How a community brought down child mortality by 95%
Imagine a world in which pregnant women and little kids get regular home visits from a health worker — and free health care. That’s the ground-breaking approach that’s being adopted in one of the world’s poorest countries: the West African nation of Mali.
A nurse from the country’s cadre of community health workers visits each of the homes in her designated area, which contains roughly 1,000 people, at least twice a month. She diagnoses, treats and refer patients. It’s part of a free door-to-door health-care plan that began in 2008 as a trial by the government.
When data from seven-year trial was compiled by a team including researchers from the University of California, they found that child mortality for kids under age 5 dropped by an astounding 95%, according to findings published last year in BMJ Global Health. The population in the study area was 77,132 in 2013. During the seven years of the study, child mortality rates for that demographic fell from 154 deaths for every 1,000 live births in Yirimadio, among the worst in the world, to 7 – comparable to the 6.5 figure in the U.S.

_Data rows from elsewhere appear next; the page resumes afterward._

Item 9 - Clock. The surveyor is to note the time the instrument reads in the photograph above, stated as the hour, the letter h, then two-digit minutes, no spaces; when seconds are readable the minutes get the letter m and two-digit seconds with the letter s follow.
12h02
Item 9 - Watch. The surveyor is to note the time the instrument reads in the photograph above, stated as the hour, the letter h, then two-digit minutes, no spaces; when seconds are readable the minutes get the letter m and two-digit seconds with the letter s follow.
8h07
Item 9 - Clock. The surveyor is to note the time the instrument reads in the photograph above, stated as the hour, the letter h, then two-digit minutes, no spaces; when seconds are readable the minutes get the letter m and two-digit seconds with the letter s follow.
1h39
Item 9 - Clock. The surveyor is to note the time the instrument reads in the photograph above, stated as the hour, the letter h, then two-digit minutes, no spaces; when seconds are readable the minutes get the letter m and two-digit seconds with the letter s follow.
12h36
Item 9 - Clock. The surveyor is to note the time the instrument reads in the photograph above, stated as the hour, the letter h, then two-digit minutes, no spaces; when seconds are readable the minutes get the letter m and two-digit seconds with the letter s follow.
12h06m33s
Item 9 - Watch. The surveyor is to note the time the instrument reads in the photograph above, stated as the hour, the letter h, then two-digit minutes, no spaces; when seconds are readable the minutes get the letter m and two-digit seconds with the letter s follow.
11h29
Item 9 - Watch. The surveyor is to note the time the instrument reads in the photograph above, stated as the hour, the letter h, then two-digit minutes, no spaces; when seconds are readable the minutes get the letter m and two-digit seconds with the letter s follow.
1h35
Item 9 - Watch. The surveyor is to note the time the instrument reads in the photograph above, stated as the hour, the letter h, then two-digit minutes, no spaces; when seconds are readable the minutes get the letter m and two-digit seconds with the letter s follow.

And now the program will be extended to the entire country. President Ibrahim Boubacar Keïta announced a target date of 2022 for nationwide coverage — at a cost of $120 million. This localized, free health care for pregnant women and children under age 5 could help the West African nation meet the U.N. Millennium Development Goals. A key factor will be the provision of community health care workers who’ll be trained to do the door-to-door work.
The decision has earned praise from policy experts and patients alike. “This is long overdue,” says Dr. Eric Buch, a medical doctor and professor of health policy and management at South Africa’s University of Pretoria, who was not involved in the study. “Free health care for mothers and children under 5 is a very effective way of reducing mortality, and it could have a huge impact.”
The key to long-term success is long-term funding. Mali’s planned reforms rely on external funding from bodies such as the Clinton Health Access Initiative to supplement government spending. But there is no guarantee this funding source will last in future decades, and Mali will need to find a long-term solution that may involve restructuring its budget.